───── Отрывок текста

РАЗМЫШЛЕНИЯ ОБ ИОСИФЕ БРОДСКОМ

     Тактовик – с его переменным нравом ударения – идеально соответствует пейзажу и метафизике, метафизическому пейзажу души, если угодно; но он же способен вместить в себя столько реальной, бытовой и жизненной плазмы, что плотность стиха утраивается – в сравнение с использованием буднично-привычных размеров.

      Иосиф Бродский – природный метафизик – открыл возможности тактовика годам к 27, точно создав в недрах русского языка вариант формы настолько ёмкой, что сложно предположить, что бы она не смогла вместить; и вызвав тем самым волну неумеренного попугайничества: подражать Бродскому казалось легко.

      Подражать – но не повторить на новом витке, или новом этапе стиха разработанное им.

 Если ранний Бродский привержен размерам традиционным для русской поэзии, и перлы приходится искать среди не малого числа проходных стихотворений, то разработав рудную жилу тактовика он, как бы, сделал шаг в сторону: любое произведение несёт печать авторства столь отчётливую, что подпись уже не нужна.

О! Бродский мастер жонглировать поэтической мыслью – иногда это кажется чрезмерно игровым, иногда заставляет думать по-иному, на других оборотах, но всегда дано блестяще, с высверком словесных алмазов…

    Избыточность некоторых его вещей, в сущности, от избыточности жизни – с её переогромленностью, с громоздящимися колоннами вещей, с многообразией явлений: к сожалению, в основном трагического окраса; но вряд ли в русской поэзии можно найти стихи столь плотно заселённые реальностью, как «Представление», или « Новый Жюль  Верн».

      Мысль вращается, как строфа, часто возвращается к прежнему, темы уточняются на новом уровне: так «Одному тирану» переходит в «Резиденцию», и тема власти приобретает отчётливую формулу, с которой не поспоришь.

Спорить с Бродским вообще проблематично: он авторитарен в суждениях; порою, своеобразный тиранический взгляд на вещи просачивается и в стихи, не отменяя, впрочем, их великолепных достоинств…

    Семьдесят лет – для истории вообще, и истории поэзии в частности, не много, и, конечно, интересно было бы заглянуть в грядущее – будет ли звучать Бродский лет, этак, через сто, особенно учитывая, что в одном из своих поздних интервью он утверждал — в будущем (в том, каком мы много прожили уже) поэзия не будет играть никакой роли.

 

ДВА ПРЕДСТАВИТЕЛЯ ОДНОГО ПОКОЛЕНИЯ

    Нити серебряные вспыхивают стеклярусами смысла, подчёркивая такие нюансы жизни, или изломы мысли, о которых читатель (этот непроизвольный алхимик бытия) и не догадывается.

    …рассуждения из рассказа «Ультима тхуле» — сор софистики, или изощрённый камуфляж истины?

      Царство Набокова – барская роскошь языка, необычные фейерверки красок, чудесные словесные оранжереи.

     И – густота лепной мощи Андрея Платонова, где понятие «прекрасно» отправлено в  мир паровозов, механизмов, изделий честной мастеровщины, пролетарского дела (отличного от всеобщности Н. Фёдорова, однако имеющего с ним «горизонт схожести» — если использовать сочное словосочетание Набокова).

     Плоть прозы Платонова есть мир фразы такой кислоты, что прожигает сознание совершенно новыми ощущениями, как оглушительно нов был возводимый мир.

    Набоков и Платонов были писателями одного поколения, и наследие их точно доказывает, что поколенческие моменты и мотивы в литературе ничего не значат.

          Как бессмысленно пытаться решить, кто из них выше: выбор в данном случае чреват обеднением самого себя.

──────────

■ Что требуется ■
Воспроизведите дословно весь фрагмент отрывка от слов «РАЗМЫШЛЕНИЯ ОБ ИОСИФЕ» вниз до слов «стиха разработанное им.» включительно. Записи никак не связаны с отрывком.

───── Исходные данные

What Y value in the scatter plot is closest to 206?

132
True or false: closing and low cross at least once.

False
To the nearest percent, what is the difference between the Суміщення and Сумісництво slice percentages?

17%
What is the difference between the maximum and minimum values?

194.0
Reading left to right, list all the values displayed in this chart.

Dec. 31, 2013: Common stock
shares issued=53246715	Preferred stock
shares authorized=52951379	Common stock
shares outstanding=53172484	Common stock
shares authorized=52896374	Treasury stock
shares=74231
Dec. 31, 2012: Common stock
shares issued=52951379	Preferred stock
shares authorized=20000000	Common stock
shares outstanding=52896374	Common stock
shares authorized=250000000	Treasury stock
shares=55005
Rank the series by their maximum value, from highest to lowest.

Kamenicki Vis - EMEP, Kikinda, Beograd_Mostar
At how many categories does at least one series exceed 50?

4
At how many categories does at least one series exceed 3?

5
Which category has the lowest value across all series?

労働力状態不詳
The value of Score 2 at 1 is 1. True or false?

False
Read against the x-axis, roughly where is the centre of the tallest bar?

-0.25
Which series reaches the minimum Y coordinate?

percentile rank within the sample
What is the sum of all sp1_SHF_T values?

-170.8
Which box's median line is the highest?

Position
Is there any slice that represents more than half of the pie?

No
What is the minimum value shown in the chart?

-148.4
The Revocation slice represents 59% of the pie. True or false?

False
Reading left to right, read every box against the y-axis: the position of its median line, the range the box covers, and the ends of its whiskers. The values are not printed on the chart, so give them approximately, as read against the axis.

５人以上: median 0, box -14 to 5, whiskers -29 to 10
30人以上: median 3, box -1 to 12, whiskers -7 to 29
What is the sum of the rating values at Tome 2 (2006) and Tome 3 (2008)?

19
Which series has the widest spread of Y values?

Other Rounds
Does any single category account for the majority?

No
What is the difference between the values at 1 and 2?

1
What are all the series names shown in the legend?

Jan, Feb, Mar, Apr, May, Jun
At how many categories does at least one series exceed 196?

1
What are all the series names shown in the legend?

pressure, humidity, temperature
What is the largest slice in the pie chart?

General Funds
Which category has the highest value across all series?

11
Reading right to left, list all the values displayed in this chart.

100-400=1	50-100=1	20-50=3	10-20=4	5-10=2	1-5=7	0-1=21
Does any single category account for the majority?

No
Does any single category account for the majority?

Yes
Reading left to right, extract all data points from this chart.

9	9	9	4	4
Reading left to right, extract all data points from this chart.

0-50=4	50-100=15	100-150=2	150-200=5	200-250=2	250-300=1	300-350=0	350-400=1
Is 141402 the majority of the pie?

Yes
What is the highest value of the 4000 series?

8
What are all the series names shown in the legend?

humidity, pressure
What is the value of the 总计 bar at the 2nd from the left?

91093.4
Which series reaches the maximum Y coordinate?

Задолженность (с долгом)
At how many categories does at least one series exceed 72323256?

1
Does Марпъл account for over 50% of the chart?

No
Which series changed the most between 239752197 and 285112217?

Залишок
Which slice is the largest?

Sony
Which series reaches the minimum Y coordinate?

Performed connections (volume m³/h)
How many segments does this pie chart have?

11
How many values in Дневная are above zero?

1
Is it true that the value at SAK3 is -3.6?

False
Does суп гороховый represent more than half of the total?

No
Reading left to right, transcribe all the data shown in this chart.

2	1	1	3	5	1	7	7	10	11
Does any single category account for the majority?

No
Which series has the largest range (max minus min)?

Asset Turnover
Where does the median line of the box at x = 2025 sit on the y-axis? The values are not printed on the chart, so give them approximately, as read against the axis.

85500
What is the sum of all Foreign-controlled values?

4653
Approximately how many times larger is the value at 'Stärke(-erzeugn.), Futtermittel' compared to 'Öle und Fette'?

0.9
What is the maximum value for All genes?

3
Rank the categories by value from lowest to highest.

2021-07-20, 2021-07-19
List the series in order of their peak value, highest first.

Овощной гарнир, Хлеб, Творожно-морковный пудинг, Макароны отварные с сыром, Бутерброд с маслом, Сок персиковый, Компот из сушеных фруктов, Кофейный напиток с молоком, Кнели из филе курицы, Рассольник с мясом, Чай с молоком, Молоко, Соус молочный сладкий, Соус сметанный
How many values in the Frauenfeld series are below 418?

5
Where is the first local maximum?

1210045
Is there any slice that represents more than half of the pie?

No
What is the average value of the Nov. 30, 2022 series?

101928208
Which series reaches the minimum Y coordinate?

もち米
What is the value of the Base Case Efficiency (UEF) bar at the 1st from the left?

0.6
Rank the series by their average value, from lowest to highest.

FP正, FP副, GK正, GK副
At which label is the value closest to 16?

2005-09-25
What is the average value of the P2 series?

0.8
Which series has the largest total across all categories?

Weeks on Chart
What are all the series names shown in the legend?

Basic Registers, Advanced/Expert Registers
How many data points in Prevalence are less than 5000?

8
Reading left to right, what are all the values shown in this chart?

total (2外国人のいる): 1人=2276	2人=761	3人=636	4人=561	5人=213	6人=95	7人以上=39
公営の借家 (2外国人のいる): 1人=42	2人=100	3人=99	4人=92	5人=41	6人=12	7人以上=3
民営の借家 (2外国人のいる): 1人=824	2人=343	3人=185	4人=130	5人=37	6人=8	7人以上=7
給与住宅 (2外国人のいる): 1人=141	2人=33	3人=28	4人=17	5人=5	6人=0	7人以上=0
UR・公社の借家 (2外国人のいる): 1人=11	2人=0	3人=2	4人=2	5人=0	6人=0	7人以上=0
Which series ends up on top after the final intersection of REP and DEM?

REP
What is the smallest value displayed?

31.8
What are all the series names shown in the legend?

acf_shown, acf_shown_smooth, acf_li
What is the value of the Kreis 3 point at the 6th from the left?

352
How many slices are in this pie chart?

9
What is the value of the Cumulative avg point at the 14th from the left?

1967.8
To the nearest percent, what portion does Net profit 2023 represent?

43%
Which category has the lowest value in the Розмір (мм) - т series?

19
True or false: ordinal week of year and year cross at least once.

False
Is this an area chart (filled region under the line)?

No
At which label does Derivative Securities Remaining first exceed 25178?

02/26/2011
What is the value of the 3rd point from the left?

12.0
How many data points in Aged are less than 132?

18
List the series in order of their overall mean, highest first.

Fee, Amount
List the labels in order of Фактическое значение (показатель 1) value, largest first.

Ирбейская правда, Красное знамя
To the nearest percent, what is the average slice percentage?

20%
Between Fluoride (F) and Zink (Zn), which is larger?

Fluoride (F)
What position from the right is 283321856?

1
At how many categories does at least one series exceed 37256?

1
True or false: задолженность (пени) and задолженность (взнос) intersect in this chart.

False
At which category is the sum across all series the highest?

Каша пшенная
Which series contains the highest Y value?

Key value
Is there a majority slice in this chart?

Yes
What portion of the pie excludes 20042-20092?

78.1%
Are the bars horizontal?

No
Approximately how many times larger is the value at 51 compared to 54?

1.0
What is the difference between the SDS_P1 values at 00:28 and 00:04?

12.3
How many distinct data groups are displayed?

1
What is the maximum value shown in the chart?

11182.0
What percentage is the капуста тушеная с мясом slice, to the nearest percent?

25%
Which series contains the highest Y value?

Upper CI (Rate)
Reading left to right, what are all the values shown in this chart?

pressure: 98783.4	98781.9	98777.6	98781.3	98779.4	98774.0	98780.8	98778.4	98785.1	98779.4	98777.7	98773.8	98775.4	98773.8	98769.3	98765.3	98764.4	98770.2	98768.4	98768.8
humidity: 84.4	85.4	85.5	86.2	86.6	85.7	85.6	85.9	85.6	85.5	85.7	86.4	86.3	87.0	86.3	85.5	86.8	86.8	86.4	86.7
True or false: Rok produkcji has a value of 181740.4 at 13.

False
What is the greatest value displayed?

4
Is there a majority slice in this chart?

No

──────────

■ Результат выполнения ■
РАЗМЫШЛЕНИЯ ОБ ИОСИФЕ БРОДСКОМ

     Тактовик – с его переменным нравом ударения – идеально соответствует пейзажу и метафизике, метафизическому пейзажу души, если угодно; но он же способен вместить в себя столько реальной, бытовой и жизненной плазмы, что плотность стиха утраивается – в сравнение с использованием буднично-привычных размеров.

      Иосиф Бродский – природный метафизик – открыл возможности тактовика годам к 27, точно создав в недрах русского языка вариант формы настолько ёмкой, что сложно предположить, что бы она не смогла вместить; и вызвав тем самым волну неумеренного попугайничества: подражать Бродскому казалось легко.

      Подражать – но не повторить на новом витке, или новом этапе стиха разработанное им.